As everybody else I believe the housing sector is key to this. If the housing sector is indeed stabilizing and the problems are isolated or 'contained' to certain areas (California, Florida), then maybe we have a chance for a shorter lived recession. That's why the Fed took drastic measurements over the last few weeks. Much of the rest of the country actually is doing fine, e.g. the area where I'm living (mid atlantic east coast); we do have a slowdown in hiring and housing, but home prices haven't declined, and I doubt they will. Exceptions are the coastal properties, which declined about 20 - 30% (after increasing 150 % over the last 5 years), but now are stabilizing. I extensively traveled to SoCal and have many friend there. Some areas are brutal, and I believe we haven't seen much of the walkouts in those areas yet. It will hit in about 9 month as the foreclosures work through the system. However with the financial sector stabilizing, and the rate cuts working through the systems (lowering cost of lending and mortgages), and much strength in the rest of the country I start to believe that this could be digested. That’s why I am cautiously optimistic. Of course I won’t be doing anything stupid and try to let the market guide me. We’ll see where she leads us.

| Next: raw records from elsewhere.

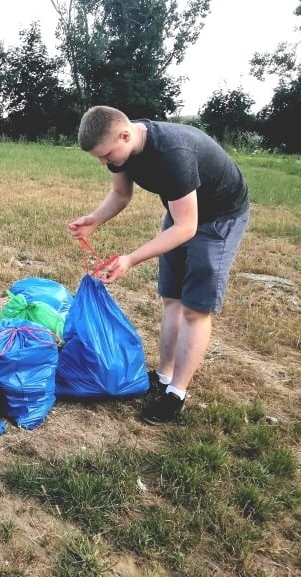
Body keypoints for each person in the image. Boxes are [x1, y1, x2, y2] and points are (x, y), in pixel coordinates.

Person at [68, 105, 250, 424]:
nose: (104, 162)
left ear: (125, 135)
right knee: (172, 298)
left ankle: (176, 394)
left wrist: (131, 259)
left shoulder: (172, 153)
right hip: (183, 212)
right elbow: (121, 194)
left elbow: (187, 228)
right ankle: (163, 376)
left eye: (107, 154)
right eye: (99, 157)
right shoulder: (122, 147)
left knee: (195, 307)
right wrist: (94, 220)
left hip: (219, 216)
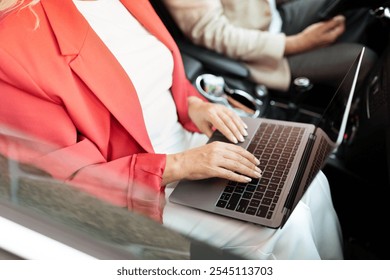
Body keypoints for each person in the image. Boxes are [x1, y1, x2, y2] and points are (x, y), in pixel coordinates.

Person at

I, of course, hope you are right. I guess what keeps me skeptical is that hardest hit states in terms of a bursting housing bubble, California ($1,727 billion), Arizona ($232 billion), Nevada ($117 Billion) and Florida ($713 billion), made up 21% of the US economy in 2006 (used the economy section of Wikipedia for each state to derive that number). It is hard for me to see how serious economic upheaval in those four states wont have some sort of spill-over effect on the remainder of the US economy.
Add to that the fact that mortgages are harder to come by today as lenders return to 20 year old lending practices and it suggests that we may be further away from a bottoming of the real estate market than we would like (I was reading this morning that several major mortgage insurers have black balled entire regions of the country, making it hard to get mortgage insurance and thus freezing out buyers that do not have 20% to put down on a home).
Again, I hope you are right but there are some huge macroeconomic factors to contend with right now.